After attempting at least 3 strategies, one has my recommendation. In short, it uses the recent past to predict the immediate future. This strategy (aka model) is good at making daily predictions. It says, “Based on yesterday’s data, I think today will be this price.” This is very useful for short-term forecasting. However, there are some trade-offs. It is susceptible to unpredictable events. Without being retrained constantly, it will likely not be able to accurately predict during an unusual period. Our research found that the anomaly of the pandemic of 2020 was an extreme outlier. This would be an example of a market event that could invalidate the forecast. However, there are ways that our model can solve this problem. It is recommended that the model is recalibrated (aka retrained) in the midst of a market change or strong volatility. If big changes are not occurring, then the model is still to be recalibrated every quarter to take advantage of the new information. Our research has found that this model can predict on average with less than 3 dollars of the true closing price every day. Since the true price is over 200 dollars, that means the model is off by an average of less than 1.5 percent when it predicts.

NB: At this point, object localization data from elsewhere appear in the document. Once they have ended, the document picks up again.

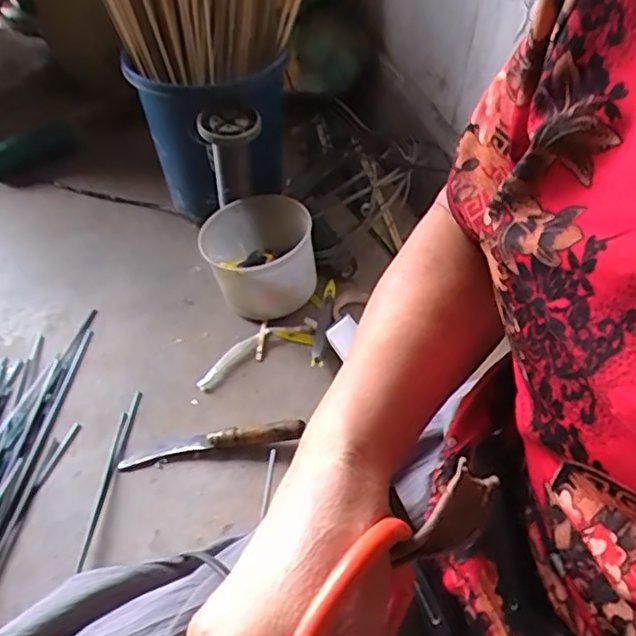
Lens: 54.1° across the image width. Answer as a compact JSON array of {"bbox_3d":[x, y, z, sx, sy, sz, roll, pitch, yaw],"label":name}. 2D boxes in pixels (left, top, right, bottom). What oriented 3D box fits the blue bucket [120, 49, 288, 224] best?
[{"bbox_3d":[-0.190,-0.309,1.045,0.251,0.240,0.251,0,46,0],"label":"blue bucket"}]

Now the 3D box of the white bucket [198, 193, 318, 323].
[{"bbox_3d":[-0.082,-0.082,0.920,0.154,0.129,0.145,0,46,0],"label":"white bucket"}]

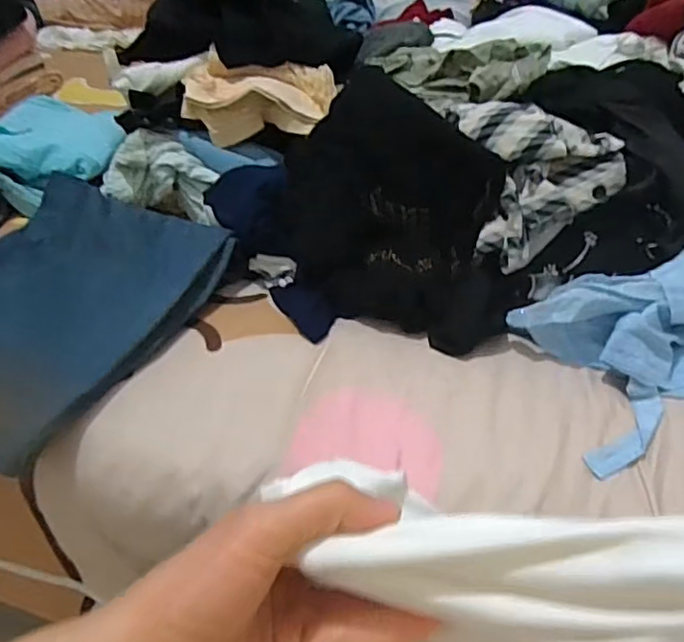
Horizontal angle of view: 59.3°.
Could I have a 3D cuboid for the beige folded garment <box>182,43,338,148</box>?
[{"bbox_3d":[-0.098,-0.267,0.724,0.168,0.062,0.120,5,39,7],"label":"beige folded garment"}]

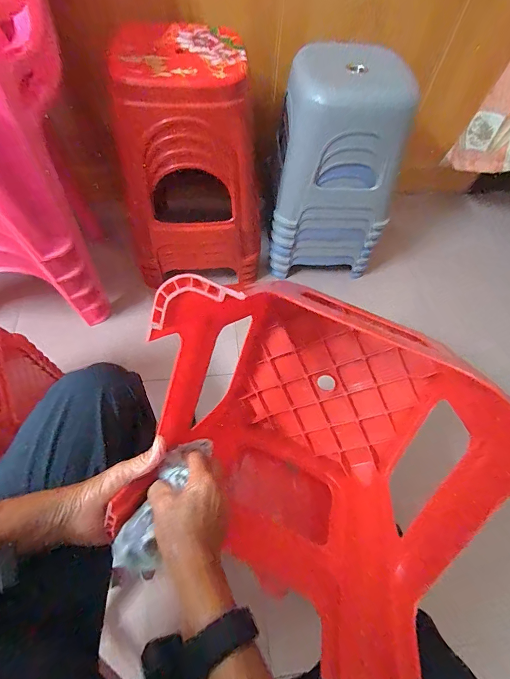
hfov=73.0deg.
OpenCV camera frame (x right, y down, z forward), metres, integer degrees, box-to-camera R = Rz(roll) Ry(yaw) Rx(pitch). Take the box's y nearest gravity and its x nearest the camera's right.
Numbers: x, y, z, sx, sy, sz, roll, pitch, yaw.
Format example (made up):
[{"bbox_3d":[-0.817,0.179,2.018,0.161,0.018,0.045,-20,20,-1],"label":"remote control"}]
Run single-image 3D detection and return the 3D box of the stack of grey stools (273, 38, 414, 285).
[{"bbox_3d":[0.197,-0.427,0.880,0.283,0.460,0.235,2,61,-2],"label":"stack of grey stools"}]

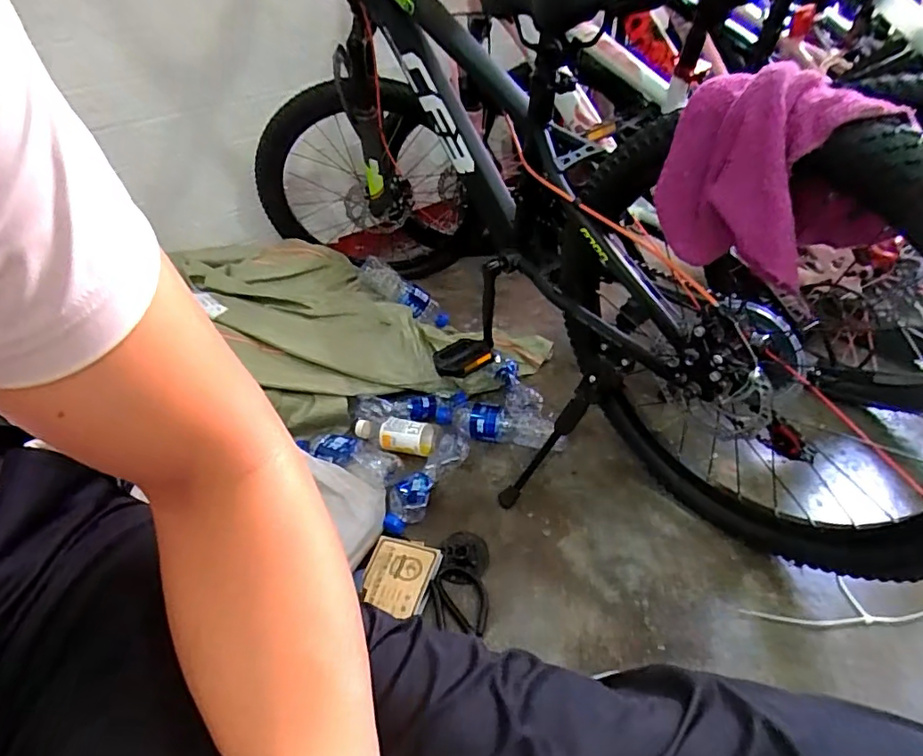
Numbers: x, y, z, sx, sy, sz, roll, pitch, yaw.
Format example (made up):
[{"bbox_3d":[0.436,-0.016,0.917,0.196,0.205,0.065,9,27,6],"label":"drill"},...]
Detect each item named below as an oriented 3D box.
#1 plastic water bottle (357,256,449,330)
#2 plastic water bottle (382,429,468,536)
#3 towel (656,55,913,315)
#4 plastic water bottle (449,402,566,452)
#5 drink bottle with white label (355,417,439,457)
[{"bbox_3d":[-0.125,-0.184,1.188,0.231,0.062,0.068,32,33,-20],"label":"plastic water bottle"},{"bbox_3d":[-0.056,0.158,0.847,0.058,0.041,0.218,18,44,28],"label":"plastic water bottle"},{"bbox_3d":[0.265,-0.175,0.469,0.091,0.160,0.179,-28,42,-22],"label":"towel"},{"bbox_3d":[0.079,0.084,0.912,0.202,0.054,0.056,7,40,17],"label":"plastic water bottle"},{"bbox_3d":[-0.121,0.094,0.919,0.164,0.051,0.053,10,41,20],"label":"drink bottle with white label"}]

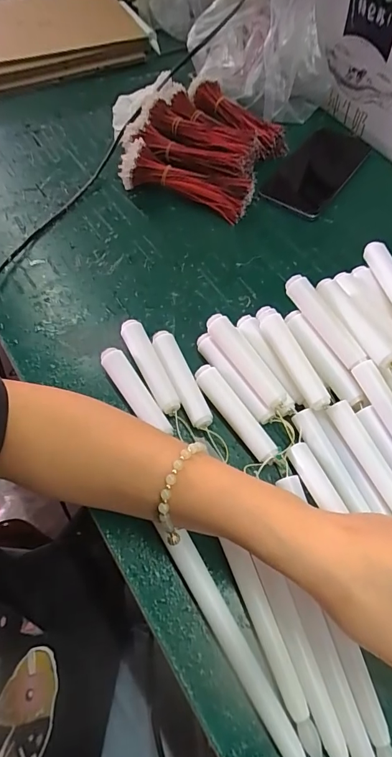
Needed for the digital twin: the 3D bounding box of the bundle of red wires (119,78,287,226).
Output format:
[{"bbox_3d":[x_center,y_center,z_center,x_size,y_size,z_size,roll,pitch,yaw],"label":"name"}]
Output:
[{"bbox_3d":[0.008,-0.271,0.490,0.163,0.056,0.176,22,63,13],"label":"bundle of red wires"}]

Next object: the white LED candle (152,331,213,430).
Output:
[{"bbox_3d":[-0.011,0.000,0.339,0.019,0.016,0.090,-25,63,-13],"label":"white LED candle"}]

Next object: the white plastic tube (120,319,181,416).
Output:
[{"bbox_3d":[-0.038,-0.011,0.346,0.019,0.014,0.092,-26,63,-13],"label":"white plastic tube"}]

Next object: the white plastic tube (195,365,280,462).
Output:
[{"bbox_3d":[0.031,0.026,0.327,0.016,0.019,0.089,-33,65,-17],"label":"white plastic tube"}]

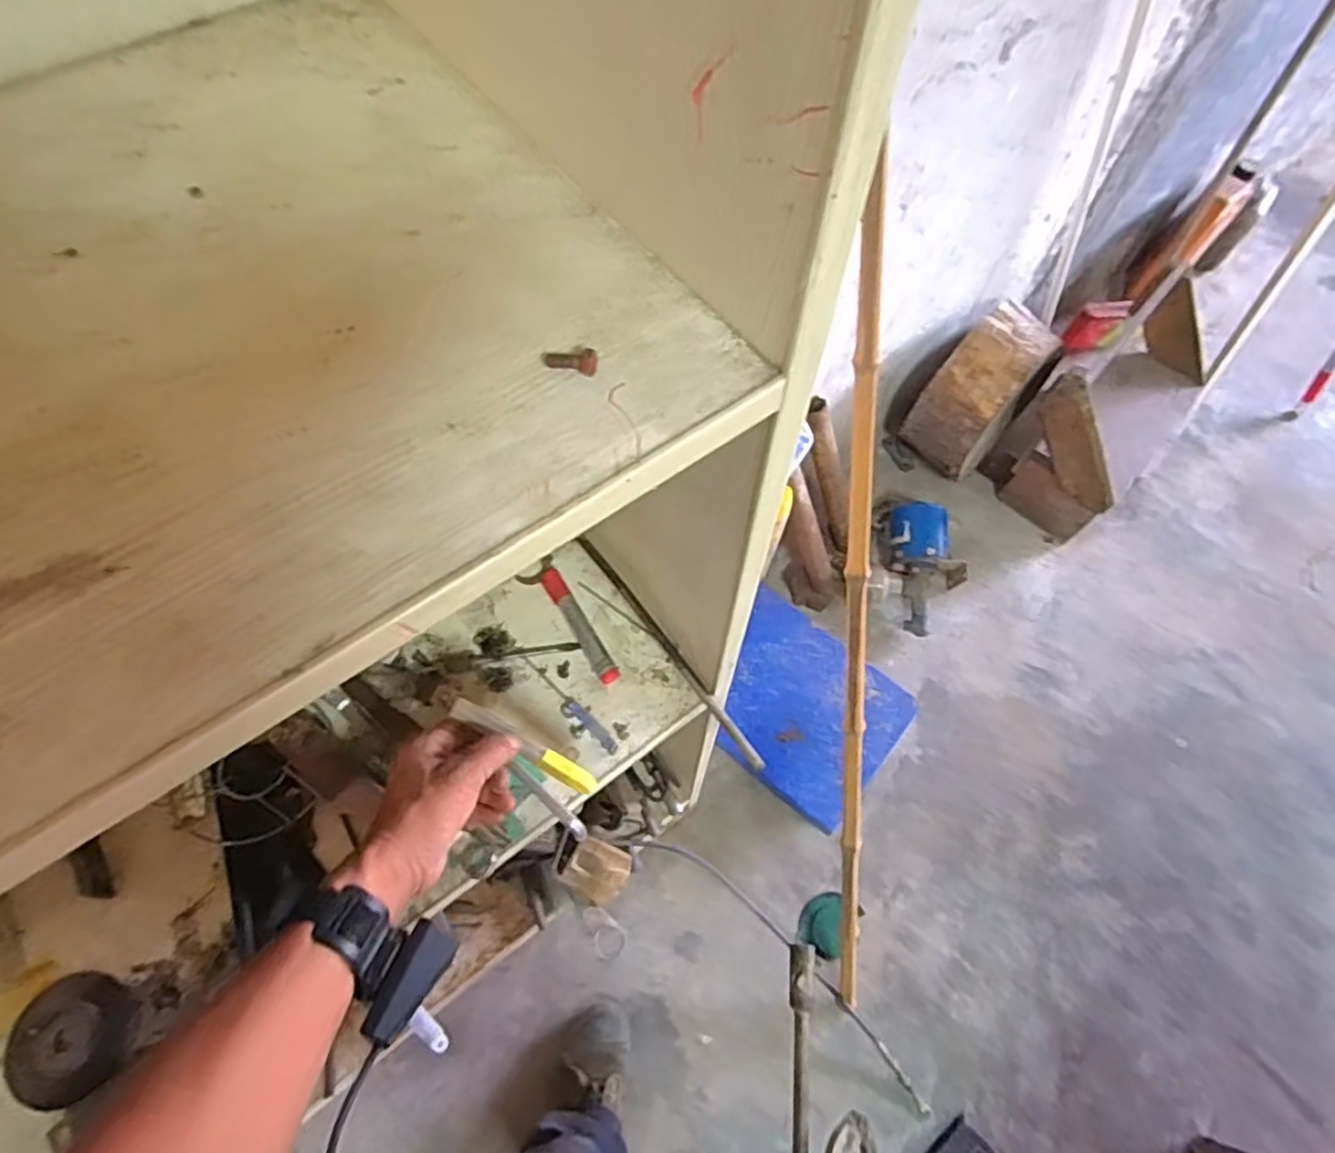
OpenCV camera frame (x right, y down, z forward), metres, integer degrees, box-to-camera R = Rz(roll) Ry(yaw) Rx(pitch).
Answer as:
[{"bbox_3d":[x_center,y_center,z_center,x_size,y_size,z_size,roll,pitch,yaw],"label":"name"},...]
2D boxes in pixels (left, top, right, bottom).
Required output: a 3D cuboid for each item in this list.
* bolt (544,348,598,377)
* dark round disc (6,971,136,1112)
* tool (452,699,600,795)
[{"bbox_3d":[-0.040,-0.088,0.290,0.022,0.008,0.008,13,64,6],"label":"bolt"},{"bbox_3d":[-0.470,0.362,0.561,0.087,0.015,0.089,0,63,0],"label":"dark round disc"},{"bbox_3d":[-0.114,0.138,0.580,0.131,0.015,0.018,33,66,-3],"label":"tool"}]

10. Reflection & Next Steps

Pitfalls

  • The first pitfall to consider is the reality that the AR model is very short-term focused. When it comes to stocks, people are often interested in the long-term predictions. This model would struggle with that because it is highly dependent on true rolling forecasts, and it is sensitive to recent change. A safeguard against this concern is to combine with other model strategies to account for more history and trend.
  • The other potential pitfall is market changes. Data outside the dataset is crucial to predictions. News, reports, and business changes are not being accounted for. A potential safeguard is to retrain more frequently during these events.

Monitoring Performance

I would keep a close eye on the two primary metrics. I would also be more active in maintenance during market changes and shifts. I would decide to recalibrate or refit when either the metrics are noticeably underperforming or the outside news is causing volatility.

Caveats

  • The first caveat is that this is a rolling forecast. Its strengths do not support the goal of predicting long-term prices for investment advice. It is crucial to understand the short-term nature of this model.
  • Second, it requires maintenance. Since the model is a rolling forecast, it must have its history updated at a very consistent rate. It is also crucial to retrain the model, which adds more time and energy.
  • Lastly, it is not aware of anything outside of the 6 basic features. It is not using the latest financial news and information when predicting. It does not know the current global market trend. It is limited, as of right now, to only its daily stock price information.